■ **EXERCISE AIM**
Retype the following records exactly and exclude the pictures.

*** Block opens ***

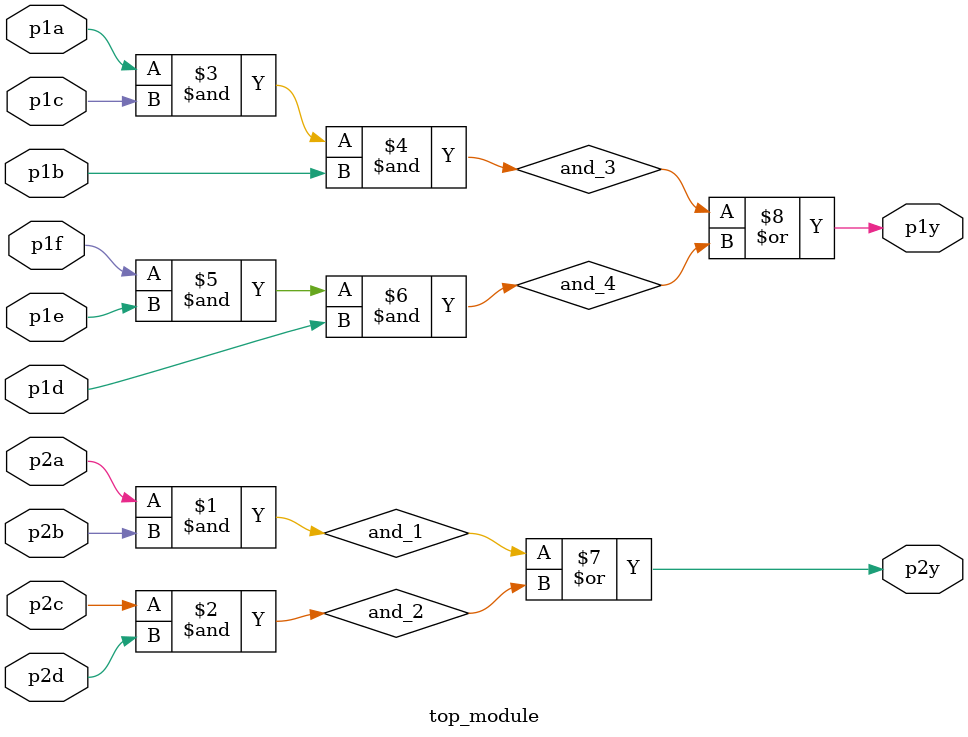
<source format=v>
module top_module ( 
    input p1a, p1b, p1c, p1d, p1e, p1f,
    output p1y,
    input p2a, p2b, p2c, p2d,
    output p2y );
	wire and_1, and_2, and_3, and_4;
    assign and_1 = p2a&p2b; //1st AND
    assign and_2 = p2c&p2d; //2nd AND
    assign and_3 = p1a&p1c&p1b; //3rd AND
    assign and_4 = p1f&p1e&p1d; //4th AND
    assign p2y = and_1 | and_2; //feed the AND's to an OR gate
    assign p1y = and_3 | and_4;
    

endmodule
</source>
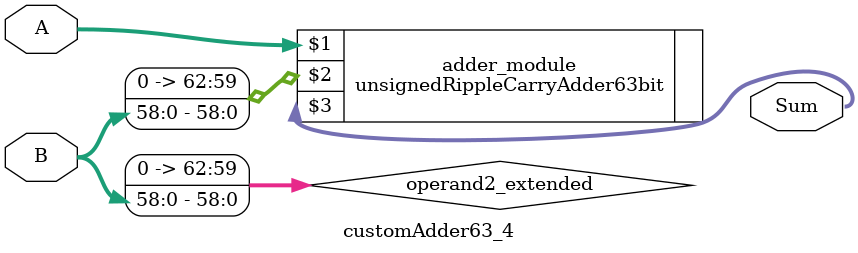
<source format=v>
module customAdder63_4(
                        input [62 : 0] A,
                        input [58 : 0] B,
                        
                        output [63 : 0] Sum
                );

        wire [62 : 0] operand2_extended;
        
        assign operand2_extended =  {4'b0, B};
        
        unsignedRippleCarryAdder63bit adder_module(
            A,
            operand2_extended,
            Sum
        );
        
        endmodule
        
</source>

*** Block closes ***

■ **SOLUTION TO THIS PROBLEM**
<source format=v>
module top_module ( 
    input p1a, p1b, p1c, p1d, p1e, p1f,
    output p1y,
    input p2a, p2b, p2c, p2d,
    output p2y );
	wire and_1, and_2, and_3, and_4;
    assign and_1 = p2a&p2b; //1st AND
    assign and_2 = p2c&p2d; //2nd AND
    assign and_3 = p1a&p1c&p1b; //3rd AND
    assign and_4 = p1f&p1e&p1d; //4th AND
    assign p2y = and_1 | and_2; //feed the AND's to an OR gate
    assign p1y = and_3 | and_4;
    

endmodule
</source>
<source format=v>
module customAdder63_4(
                        input [62 : 0] A,
                        input [58 : 0] B,
                        
                        output [63 : 0] Sum
                );

        wire [62 : 0] operand2_extended;
        
        assign operand2_extended =  {4'b0, B};
        
        unsignedRippleCarryAdder63bit adder_module(
            A,
            operand2_extended,
            Sum
        );
        
        endmodule
        
</source>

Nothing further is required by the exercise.